My attempt at a solution was to find the reduced row echelon form of the augmented matrix, which I found to be: $$\left[\begin{array}{ccccc|c} 1&2&0&0&-6&6\\ 0&0&1&0&-4&3\\ 0&0&0&1&-2&1\\ 0&0&0&0&0&0\\ 0&0&0&0&0&0\end{array}\right]$$ Written as a system of equations, we have: $$v+2w-6z=6$$ $$x-4z=3$$ $$y-2z=1$$ Thus I determined the sets of variables able to parametrize the solution space to be:
$vxy$ (x can be anything, y anything), $wxy$ (x can be anything, y can be anything), $zxy$ (x anything, y anything), $xvwy$ (v, w, and y can be anything), $zvwy$ (v, w, and y can be anything), and $zxvw$ (x, v, and w can by anything).

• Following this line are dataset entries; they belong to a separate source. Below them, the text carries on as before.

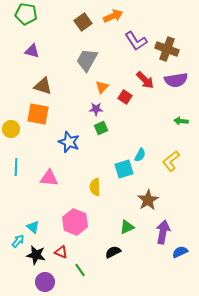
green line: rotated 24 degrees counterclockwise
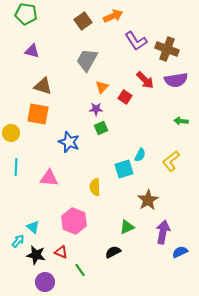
brown square: moved 1 px up
yellow circle: moved 4 px down
pink hexagon: moved 1 px left, 1 px up
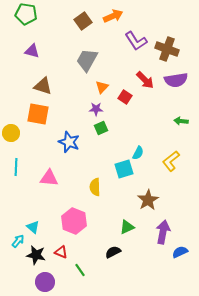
cyan semicircle: moved 2 px left, 2 px up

Thus my answer is: $vxy$, $wxy$, $zxy$, $xvwy$, $zvwy$, $zxvw$. Is this correct or am I totally incorrect in my thinking? Thank you.
Your thinking and answer are wrong. Rather:
Thus the variable sets that parametrise $V$ are $vz,wz,xv,xw,yv,yw$. All these have cardinality 2, consistent with $G$'s nullity being 2.